Aguentei tudo por ele, por ser a família dele. Mas comecei a definhar, a ficar agressiva, assustada cada vez que ele bebia café com estas pessoas. Bastava um café entre ele e a irmã e eu tinha um ataque de ansiedade. Eu nunca fui assim! Era a pessoa mais calma do Mundo, super tranquila e, de repente, perdi o sentido, comecei a tremer quando ouvia o nome deles, a ter dores de barriga cada vez que havia um jantar, a ficar mal disposta cada vez que nos cruzávamos na rua. Enlouqueci! Sentia-me ameaçada e um alvo a todo o momento.
Já não era feliz e o João tão pouco. Para ele, ainda que reconhecendo que a família é doente, eles serão sempre A família, A base. Para mim são apenas loucos psicopatas. A situação tornou-se insustentável.

quinta-feira, 27 de fevereiro de 2014

Dia 27



E faríamos hoje 3 anos de relação. Relação essa que já não existe e dói cada lembrança.
E hoje, o número 27 tornou-se ainda mais doloroso. A minha avó faleceu. A primeira. Eu que me gabava de ainda ter os 4 vivos. Foi-se a primeira e a favorita, aquela que era alegre, inabalável, forte, cheia de cor. Aquela que sei que faria tudo por mim, que me amava incondicionalmente.
Não cheguei a tempo. Quando fui visita-la, já ela tinha partido. 20min apenas antes da minha chegada e morreu a perguntar por mim. Contam os familiares que a tentaram animar falando na neta I. que irá queimar fitas em Junho, na neta L. que ganhou um concurso de equitação e ela abanava a cabeça em sinal de negação e dizia “Raven…. Raven…”. Porque não cheguei a tempo?? Merda!
Sei que sempre fui a neta favorita, a primeira e mais amada. Os meus avós nunca o esconderam. E agradeço à vida por me ter dado uma avó tão doce e alegre.
Não sei que vista para o velório. Nisto somos (éramos) iguais: nada de luto, que "tradição" mais tonta!
Amo-te Avó G., até breve. Sei que ficarás sempre ao dispor, não irás para muito longe. 
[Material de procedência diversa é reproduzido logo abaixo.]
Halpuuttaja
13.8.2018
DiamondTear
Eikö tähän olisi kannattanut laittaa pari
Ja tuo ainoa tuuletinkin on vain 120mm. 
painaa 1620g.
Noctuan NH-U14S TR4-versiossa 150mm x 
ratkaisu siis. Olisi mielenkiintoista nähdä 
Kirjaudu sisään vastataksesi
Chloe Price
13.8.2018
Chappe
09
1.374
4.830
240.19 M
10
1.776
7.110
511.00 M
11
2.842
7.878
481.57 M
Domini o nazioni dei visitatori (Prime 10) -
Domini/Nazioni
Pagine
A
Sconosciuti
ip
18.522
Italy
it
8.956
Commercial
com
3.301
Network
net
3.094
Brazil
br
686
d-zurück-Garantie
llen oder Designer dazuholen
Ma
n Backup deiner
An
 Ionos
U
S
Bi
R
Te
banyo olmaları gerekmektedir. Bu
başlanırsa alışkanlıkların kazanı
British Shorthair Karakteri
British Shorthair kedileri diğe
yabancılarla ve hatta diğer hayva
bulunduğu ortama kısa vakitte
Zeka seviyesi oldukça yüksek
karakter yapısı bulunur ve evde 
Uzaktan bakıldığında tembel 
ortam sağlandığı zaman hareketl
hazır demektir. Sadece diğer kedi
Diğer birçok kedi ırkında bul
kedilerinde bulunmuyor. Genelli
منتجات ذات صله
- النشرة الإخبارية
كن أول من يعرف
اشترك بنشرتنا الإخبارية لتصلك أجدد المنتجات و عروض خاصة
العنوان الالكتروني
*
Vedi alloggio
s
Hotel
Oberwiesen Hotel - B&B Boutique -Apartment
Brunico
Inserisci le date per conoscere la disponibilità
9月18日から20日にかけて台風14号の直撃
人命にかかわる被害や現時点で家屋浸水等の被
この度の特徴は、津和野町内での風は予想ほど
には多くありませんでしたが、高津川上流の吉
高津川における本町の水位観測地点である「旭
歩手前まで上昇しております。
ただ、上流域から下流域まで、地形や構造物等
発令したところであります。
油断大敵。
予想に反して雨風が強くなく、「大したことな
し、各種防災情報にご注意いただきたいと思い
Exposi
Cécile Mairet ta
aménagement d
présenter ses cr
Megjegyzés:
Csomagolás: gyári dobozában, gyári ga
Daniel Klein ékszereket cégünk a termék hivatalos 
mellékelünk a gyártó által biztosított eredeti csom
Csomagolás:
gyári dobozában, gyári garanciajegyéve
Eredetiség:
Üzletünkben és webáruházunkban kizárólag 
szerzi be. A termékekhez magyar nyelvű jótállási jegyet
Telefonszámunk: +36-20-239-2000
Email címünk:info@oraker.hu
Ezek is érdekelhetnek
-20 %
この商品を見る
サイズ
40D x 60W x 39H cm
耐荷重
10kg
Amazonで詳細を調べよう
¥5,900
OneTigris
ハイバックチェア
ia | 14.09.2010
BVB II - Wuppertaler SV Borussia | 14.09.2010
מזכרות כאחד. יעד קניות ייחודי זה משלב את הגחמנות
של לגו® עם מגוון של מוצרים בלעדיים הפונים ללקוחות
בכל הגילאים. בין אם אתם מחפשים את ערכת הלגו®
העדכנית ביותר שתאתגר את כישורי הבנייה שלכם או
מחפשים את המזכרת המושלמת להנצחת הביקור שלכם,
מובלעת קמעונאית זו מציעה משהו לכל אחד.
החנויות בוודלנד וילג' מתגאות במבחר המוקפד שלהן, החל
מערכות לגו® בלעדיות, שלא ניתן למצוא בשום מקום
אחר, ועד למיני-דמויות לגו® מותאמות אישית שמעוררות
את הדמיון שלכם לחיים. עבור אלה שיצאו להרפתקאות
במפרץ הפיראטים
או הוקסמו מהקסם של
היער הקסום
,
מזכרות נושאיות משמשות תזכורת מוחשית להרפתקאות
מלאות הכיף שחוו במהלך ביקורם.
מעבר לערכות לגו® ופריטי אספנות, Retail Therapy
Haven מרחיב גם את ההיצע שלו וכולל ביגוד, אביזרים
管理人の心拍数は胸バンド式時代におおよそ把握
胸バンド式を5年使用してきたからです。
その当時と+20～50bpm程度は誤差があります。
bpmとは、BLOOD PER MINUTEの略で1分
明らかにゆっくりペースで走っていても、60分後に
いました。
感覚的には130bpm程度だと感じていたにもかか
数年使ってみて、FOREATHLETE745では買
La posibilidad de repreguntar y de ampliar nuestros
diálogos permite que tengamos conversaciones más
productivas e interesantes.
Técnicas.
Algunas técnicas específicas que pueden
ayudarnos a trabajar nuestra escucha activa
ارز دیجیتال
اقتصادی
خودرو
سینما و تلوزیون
terça-feira, 25 de fevereiro de 2014

segunda-feira, 17 de fevereiro de 2014

Vou-me apaixonar!




Desculpem a ausência aqui no Palacete mas nas últimas semanas aconteceu de um tudo, a todo o instante e entendi certas realidades que me esmagaram.
A minha relação acabou, o João ameaçou que metia o Nino na rua por vingança (nunca mais vos falei dele, mas tinha ficado apalavrado que o João o adoptaria), eu entendi que não sou uma mulher segura cheia de arrogância, muito pelo contrário, perdi o meu amor próprio há já muito tempo e ridiculamente não reparei.
Neste momento estou a fazer as malas, de coração pequenino, pronta a pegar o touro (a vida) pelos cornos e partir numa viagem de 9h para o norte do país, rumo a uma família que quer adoptar o Nino. Façam-me mal a mim, não a um inocente!
Quando regressar conto-vos tudo mas neste momento o bem do nino fala mais alto, já chorei o que tinha a chorar, resta fechar as feridas, encarar as cicatrizes e agradecer à Vida mais esta experiencia, este capitulo biográfico tão esmagadoramente lúcido e sábio.
Quem me conhece sabe que só há uma forma de me apaixonar (por mim e pelos outros): vendo provas de solidariedade e altruísmo genuínas. Portanto, força na peruca e bora lá sentar o rabiosque 9h num autocarro, ir onde nunca fui, dormir em casa de desconhecidos e despedir-me do Nino que se tornou um Mestre nesta minha vidinha.